* **Excerpted text**
[PATCH v3 02/21] KVM: arm64: Add stand-alone page-table walker infrastructure

Gavin Shan gshan at redhat.com
Wed Sep 2 21:11:37 EDT 2020


Hi Will,

On 9/2/20 9:02 PM, Will Deacon wrote:
> On Wed, Sep 02, 2020 at 04:31:32PM +1000, Gavin Shan wrote:
>> On 8/25/20 7:39 PM, Will Deacon wrote:
>>> The KVM page-table code is intricately tied into the kernel page-table
>>> code and re-uses the pte/pmd/pud/p4d/pgd macros directly in an attempt
>>> to reduce code duplication. Unfortunately, the reality is that there is
>>> an awful lot of code required to make this work, and at the end of the
>>> day you're limited to creating page-tables with the same configuration
>>> as the host kernel. Furthermore, lifting the page-table code to run
>>> directly at EL2 on a non-VHE system (as we plan to to do in future
>>> patches) is practically impossible due to the number of dependencies it
>>> has on the core kernel.
>>>
>>> Introduce a framework for walking Armv8 page-tables configured
>>> independently from the host kernel.
>>>
>>> Cc: Marc Zyngier <maz at kernel.org>
>>> Cc: Quentin Perret <qperret at google.com>
>>> Signed-off-by: Will Deacon <will at kernel.org>
>>> ---
>>>    arch/arm64/include/asm/kvm_pgtable.h | 101 ++++++++++
>>>    arch/arm64/kvm/hyp/Makefile          |   2 +-
>>>    arch/arm64/kvm/hyp/pgtable.c         | 290 +++++++++++++++++++++++++++
>>>    3 files changed, 392 insertions(+), 1 deletion(-)

* **Request A**
Name every file path listed in the change summary of the KVM page-table patch email.
* **Request B**
Continue the KVM page-table patch email from its last line.

* **Material shown**
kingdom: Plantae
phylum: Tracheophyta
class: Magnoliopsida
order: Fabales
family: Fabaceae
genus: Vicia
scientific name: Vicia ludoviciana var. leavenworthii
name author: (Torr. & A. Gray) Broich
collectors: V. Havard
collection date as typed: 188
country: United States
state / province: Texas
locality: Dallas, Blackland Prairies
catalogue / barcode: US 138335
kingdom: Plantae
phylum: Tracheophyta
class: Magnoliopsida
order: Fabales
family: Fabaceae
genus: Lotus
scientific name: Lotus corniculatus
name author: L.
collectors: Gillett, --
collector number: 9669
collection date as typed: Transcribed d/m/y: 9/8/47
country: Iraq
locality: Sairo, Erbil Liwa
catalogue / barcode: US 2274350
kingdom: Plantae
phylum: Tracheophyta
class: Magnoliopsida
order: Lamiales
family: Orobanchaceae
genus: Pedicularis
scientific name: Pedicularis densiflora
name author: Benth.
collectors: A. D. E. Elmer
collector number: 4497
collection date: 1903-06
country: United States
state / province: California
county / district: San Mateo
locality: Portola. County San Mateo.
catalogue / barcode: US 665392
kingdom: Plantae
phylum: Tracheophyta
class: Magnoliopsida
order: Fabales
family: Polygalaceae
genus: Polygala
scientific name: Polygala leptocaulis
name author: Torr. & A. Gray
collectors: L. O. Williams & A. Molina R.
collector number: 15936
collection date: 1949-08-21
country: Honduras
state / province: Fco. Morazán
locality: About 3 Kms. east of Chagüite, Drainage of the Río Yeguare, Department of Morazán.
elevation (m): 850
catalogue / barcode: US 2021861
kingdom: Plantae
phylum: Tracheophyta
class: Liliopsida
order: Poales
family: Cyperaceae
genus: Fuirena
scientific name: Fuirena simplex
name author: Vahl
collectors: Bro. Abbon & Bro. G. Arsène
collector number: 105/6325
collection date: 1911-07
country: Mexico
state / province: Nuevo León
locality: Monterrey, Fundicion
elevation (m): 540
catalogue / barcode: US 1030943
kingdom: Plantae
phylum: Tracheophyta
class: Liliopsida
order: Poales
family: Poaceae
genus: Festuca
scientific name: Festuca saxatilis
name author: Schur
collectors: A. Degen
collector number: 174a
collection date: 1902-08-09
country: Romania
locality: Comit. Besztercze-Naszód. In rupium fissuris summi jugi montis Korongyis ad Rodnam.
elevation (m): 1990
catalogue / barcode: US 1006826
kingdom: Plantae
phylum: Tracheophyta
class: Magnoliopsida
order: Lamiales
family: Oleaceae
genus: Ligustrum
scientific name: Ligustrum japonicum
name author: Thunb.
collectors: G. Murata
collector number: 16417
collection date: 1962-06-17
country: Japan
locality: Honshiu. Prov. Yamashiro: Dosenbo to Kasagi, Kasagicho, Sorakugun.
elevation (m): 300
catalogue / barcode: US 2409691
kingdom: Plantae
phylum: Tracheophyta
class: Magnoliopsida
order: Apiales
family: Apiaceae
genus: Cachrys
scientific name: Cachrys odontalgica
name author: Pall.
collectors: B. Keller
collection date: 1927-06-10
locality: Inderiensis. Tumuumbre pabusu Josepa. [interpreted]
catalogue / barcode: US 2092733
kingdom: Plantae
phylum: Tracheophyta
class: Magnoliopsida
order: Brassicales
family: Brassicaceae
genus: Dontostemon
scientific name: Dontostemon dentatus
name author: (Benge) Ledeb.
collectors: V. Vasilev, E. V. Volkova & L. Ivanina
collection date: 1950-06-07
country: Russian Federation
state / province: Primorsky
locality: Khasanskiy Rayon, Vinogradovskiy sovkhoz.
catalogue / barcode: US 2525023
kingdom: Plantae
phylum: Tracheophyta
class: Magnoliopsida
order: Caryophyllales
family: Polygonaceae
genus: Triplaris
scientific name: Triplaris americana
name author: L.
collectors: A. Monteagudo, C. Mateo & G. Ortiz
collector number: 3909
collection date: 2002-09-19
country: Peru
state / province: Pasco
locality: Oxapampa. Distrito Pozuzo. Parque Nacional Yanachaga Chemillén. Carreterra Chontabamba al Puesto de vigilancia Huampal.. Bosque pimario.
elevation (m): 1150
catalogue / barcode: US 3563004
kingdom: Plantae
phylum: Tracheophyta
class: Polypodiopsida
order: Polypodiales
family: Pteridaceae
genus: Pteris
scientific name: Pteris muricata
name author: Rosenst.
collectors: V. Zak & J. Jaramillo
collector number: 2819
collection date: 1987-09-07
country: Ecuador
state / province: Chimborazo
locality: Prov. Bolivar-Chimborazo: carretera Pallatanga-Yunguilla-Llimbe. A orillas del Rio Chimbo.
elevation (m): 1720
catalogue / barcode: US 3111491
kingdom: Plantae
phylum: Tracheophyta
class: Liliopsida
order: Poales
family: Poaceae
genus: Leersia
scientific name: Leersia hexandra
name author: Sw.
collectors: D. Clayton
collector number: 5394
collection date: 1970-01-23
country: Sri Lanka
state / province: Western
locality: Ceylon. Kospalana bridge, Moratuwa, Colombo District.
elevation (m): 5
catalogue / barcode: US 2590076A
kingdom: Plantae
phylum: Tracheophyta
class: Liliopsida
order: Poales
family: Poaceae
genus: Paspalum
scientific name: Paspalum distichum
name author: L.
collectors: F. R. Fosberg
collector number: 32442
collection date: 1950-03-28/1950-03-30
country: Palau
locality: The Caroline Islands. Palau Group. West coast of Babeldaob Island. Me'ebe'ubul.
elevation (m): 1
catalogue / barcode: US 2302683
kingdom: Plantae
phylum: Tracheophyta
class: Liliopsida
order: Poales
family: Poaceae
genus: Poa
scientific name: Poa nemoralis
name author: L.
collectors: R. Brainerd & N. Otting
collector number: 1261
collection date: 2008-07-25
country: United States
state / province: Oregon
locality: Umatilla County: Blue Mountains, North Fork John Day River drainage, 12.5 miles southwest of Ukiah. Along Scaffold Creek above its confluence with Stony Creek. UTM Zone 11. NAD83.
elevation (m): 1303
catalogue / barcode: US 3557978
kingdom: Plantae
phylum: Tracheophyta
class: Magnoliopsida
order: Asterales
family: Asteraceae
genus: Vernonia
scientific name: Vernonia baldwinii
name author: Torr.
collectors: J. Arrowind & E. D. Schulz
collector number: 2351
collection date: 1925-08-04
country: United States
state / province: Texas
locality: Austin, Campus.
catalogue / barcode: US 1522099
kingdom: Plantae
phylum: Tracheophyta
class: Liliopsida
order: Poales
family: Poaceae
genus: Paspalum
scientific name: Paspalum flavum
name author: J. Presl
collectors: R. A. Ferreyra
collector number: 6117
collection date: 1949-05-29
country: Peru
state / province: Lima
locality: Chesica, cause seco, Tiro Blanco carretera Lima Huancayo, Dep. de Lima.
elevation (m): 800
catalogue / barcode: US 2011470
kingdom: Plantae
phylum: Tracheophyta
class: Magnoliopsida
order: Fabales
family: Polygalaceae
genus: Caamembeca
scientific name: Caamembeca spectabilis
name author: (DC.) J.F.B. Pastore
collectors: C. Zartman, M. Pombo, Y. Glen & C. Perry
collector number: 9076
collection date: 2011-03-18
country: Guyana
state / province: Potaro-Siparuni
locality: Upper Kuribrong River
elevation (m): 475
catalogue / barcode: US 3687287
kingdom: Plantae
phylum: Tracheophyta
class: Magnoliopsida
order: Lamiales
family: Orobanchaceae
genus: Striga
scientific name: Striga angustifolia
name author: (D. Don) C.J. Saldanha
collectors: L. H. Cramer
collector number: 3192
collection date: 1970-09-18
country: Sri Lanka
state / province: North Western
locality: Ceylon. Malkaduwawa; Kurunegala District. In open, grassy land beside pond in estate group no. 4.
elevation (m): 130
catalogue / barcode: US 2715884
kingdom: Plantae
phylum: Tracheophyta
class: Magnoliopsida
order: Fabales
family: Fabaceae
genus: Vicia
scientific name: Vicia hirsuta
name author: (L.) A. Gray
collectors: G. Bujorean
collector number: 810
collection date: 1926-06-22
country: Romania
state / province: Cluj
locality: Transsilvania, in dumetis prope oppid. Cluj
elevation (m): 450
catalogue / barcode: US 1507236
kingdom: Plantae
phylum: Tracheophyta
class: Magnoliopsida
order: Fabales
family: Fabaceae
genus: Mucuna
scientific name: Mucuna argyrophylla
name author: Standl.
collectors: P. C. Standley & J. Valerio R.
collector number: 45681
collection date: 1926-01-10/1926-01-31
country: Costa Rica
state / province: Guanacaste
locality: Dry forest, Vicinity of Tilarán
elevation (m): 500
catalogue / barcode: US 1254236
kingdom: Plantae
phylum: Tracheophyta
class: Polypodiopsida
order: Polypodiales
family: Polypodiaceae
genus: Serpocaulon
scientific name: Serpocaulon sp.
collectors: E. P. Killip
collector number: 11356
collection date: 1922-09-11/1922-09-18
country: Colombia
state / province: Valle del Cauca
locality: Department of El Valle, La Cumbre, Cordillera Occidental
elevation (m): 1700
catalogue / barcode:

* **Reply A**
arch/arm64/include/asm/kvm_pgtable.h
arch/arm64/kvm/hyp/Makefile
arch/arm64/kvm/hyp/pgtable.c

* **Reply B**
>>>    create mode 100644 arch/arm64/include/asm/kvm_pgtable.h
>>>    create mode 100644 arch/arm64/kvm/hyp/pgtable.c
> 
> [...]
> 
>>> +struct kvm_pgtable_walk_data {
>>> +	struct kvm_pgtable		*pgt;
>>> +	struct kvm_pgtable_walker	*walker;
>>> +
>>> +	u64				addr;
>>> +	u64				end;
>>> +};
>>> +
>>
>> Some of the following function might be worthy to be inlined, considering
>> their complexity :)
> 
> I'll leave that for the compiler to figure out :)
> 

Ok :)

>>> +static u32 kvm_pgd_pages(u32 ia_bits, u32 start_level)
>>> +{
>>> +	struct kvm_pgtable pgt = {
>>> +		.ia_bits	= ia_bits,
>>> +		.start_level	= start_level,
>>> +	};
>>> +
>>> +	return __kvm_pgd_page_idx(&pgt, -1ULL) + 1;
>>> +}
>>> +
>>
>> It seems @pgt.start_level is assigned with wrong value here.
>> For example, @start_level is 2 when @ia_bits and PAGE_SIZE
>> are 40 and 64KB separately. In this case, __kvm_pgd_page_idx()
>> always return zero. However, the extra page covers up the
>> issue. I think something like below might be needed:
>>
>> 	struct kvm_pgtable pgt = {
>> 		.ia_bits	= ia_bits,
>> 		.start_level	= KVM_PGTABLE_MAX_LEVELS - start_level + 1,
>> 	};
> 
> Hmm, we're pulling the start_level right out of the vtcr, so I don't see
> how it can be wrong. In your example, a start_level of 2 seems correct to
> me, as we'll translate 13 bits there, then 13 bits at level 3 which covers
> the 24 bits you need (with a 16-bit offset within the page).
> 
> Your suggestion would give us a start_level of 1, which has a redundant
> level of translation. Maybe you're looking at the levels upside-down? The
> top level is level 0 and each time you walk to a new level, that number
> increases.
> 
> But perhaps I'm missing something. Please could you elaborate if you think
> there's a problem here?
> 

Thanks for the explanation. I think I was understanding the code in wrong
way. In this particular path, __kvm_pgd_page_idx() is used to calculate
how many subordinate pages needed to hold PGDs. If I'm correct, there are
16 pages for PGDs to the maximal degree. So current implementation looks
correct to me.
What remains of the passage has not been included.